▶ [WORK ORDER A]:
According to the technology listing, how long does it take to prepare two layers of adhesive film?
▶ [WORK ORDER B]:
Transcribe the technology listing from "Technology categories" up to and including "air capture (DAC)".

▶ [TEXT SHOWN]:
--------

Case ID: M21-275P

Published: 2022-08-10 10:40:42

Last Updated: 1698079785


Matthew Green
Jae Sang Lee
Klaus Lackner
John Cirucci

Technology categories

EnvironmentalEnvironmental Remediation/Wastewater TreatmentManufacturing/Construction/MechanicalPhysical Science

Licensing Contacts

Physical Sciences Team

Carbon Dioxide Sorbents on Adhesive Film for Efficient Gas Uptake

­Potential Applications
•    High-performance CO2 direct air capture (DAC) 

Benefits and Advantages
•    Cost effective and readily scalable
•    Easy to fabricate into various shapes with virtually any sorbent type
•    Short preparation time (10 minutes for two layers of adhesive film)
•    Regenerable and maintains performance after hot steam treatment

Invention Description
Researchers at Arizona State University have developed a novel adhesive film (≤ 250 μm thickness) that can be covered with sorbent beads or particles to efficiently uptake CO2 gas from passive ambient airflow. These lightweight adhesive films can accommodate a diverse range of sorbent sizes and types, from powders to large particles. With this sorbent support structure, ample surface area is provided for effective absorption of CO2 gas with minimal sorbent loss, even after steam regeneration. This sorbent-coated film can be stacked in multiple layers, which permits tuning of the total sorbent mass of the system.  

Many sorbent materials used for CO2 uptake are in the form of fine powders, beads, or pellets. These materials have physical properties that do not allow for shaping into linear or sheet-like structures, which would provide more effective CO2 uptake from the air. Additionally, though some of these materials have excellent sorbent characteristics, structural support is required to facilitate airflow exposure without becoming entrained in the gas stream or dropped from the contactor during operation.

--------

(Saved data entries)
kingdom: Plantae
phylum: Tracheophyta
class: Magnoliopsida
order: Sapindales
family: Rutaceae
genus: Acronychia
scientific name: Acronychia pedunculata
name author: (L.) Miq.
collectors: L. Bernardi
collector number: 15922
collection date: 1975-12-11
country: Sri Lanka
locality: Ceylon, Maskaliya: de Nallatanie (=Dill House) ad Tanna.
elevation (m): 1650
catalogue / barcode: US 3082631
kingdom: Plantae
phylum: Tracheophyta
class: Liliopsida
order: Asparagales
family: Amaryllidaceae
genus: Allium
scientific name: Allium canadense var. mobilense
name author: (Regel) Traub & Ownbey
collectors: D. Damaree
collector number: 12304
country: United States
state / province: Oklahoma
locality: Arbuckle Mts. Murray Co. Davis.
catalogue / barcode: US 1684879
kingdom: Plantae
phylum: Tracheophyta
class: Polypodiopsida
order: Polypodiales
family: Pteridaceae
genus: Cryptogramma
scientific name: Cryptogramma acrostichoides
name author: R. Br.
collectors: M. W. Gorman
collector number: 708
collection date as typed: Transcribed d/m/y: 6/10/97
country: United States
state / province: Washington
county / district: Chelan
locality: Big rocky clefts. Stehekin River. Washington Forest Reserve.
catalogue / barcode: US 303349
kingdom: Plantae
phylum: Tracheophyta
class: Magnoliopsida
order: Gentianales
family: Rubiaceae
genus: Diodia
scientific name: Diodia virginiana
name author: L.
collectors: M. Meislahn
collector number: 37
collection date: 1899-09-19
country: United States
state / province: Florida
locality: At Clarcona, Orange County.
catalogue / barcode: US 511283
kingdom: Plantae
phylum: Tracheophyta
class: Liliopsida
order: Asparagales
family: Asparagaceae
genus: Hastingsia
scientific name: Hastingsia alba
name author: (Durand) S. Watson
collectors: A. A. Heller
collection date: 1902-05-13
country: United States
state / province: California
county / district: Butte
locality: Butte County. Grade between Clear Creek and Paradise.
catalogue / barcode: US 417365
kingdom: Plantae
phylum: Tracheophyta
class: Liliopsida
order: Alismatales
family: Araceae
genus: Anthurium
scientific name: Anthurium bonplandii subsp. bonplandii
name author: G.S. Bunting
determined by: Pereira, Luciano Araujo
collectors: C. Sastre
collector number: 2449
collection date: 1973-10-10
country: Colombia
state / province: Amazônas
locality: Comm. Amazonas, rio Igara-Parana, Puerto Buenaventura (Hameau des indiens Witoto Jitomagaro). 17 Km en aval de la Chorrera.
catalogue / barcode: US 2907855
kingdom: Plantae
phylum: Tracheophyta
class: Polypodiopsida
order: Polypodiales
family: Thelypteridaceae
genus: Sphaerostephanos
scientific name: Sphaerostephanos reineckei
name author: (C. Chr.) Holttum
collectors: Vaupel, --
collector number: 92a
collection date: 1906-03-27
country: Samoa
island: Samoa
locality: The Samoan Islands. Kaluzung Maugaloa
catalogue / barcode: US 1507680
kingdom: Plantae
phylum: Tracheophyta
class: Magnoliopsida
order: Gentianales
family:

--------

▶ [EXPECTED OUTPUT A]:
Ten minutes.

▶ [EXPECTED OUTPUT B]:
Technology categories

EnvironmentalEnvironmental Remediation/Wastewater TreatmentManufacturing/Construction/MechanicalPhysical Science

Licensing Contacts

Physical Sciences Team

Carbon Dioxide Sorbents on Adhesive Film for Efficient Gas Uptake

­Potential Applications
•    High-performance CO2 direct air capture (DAC)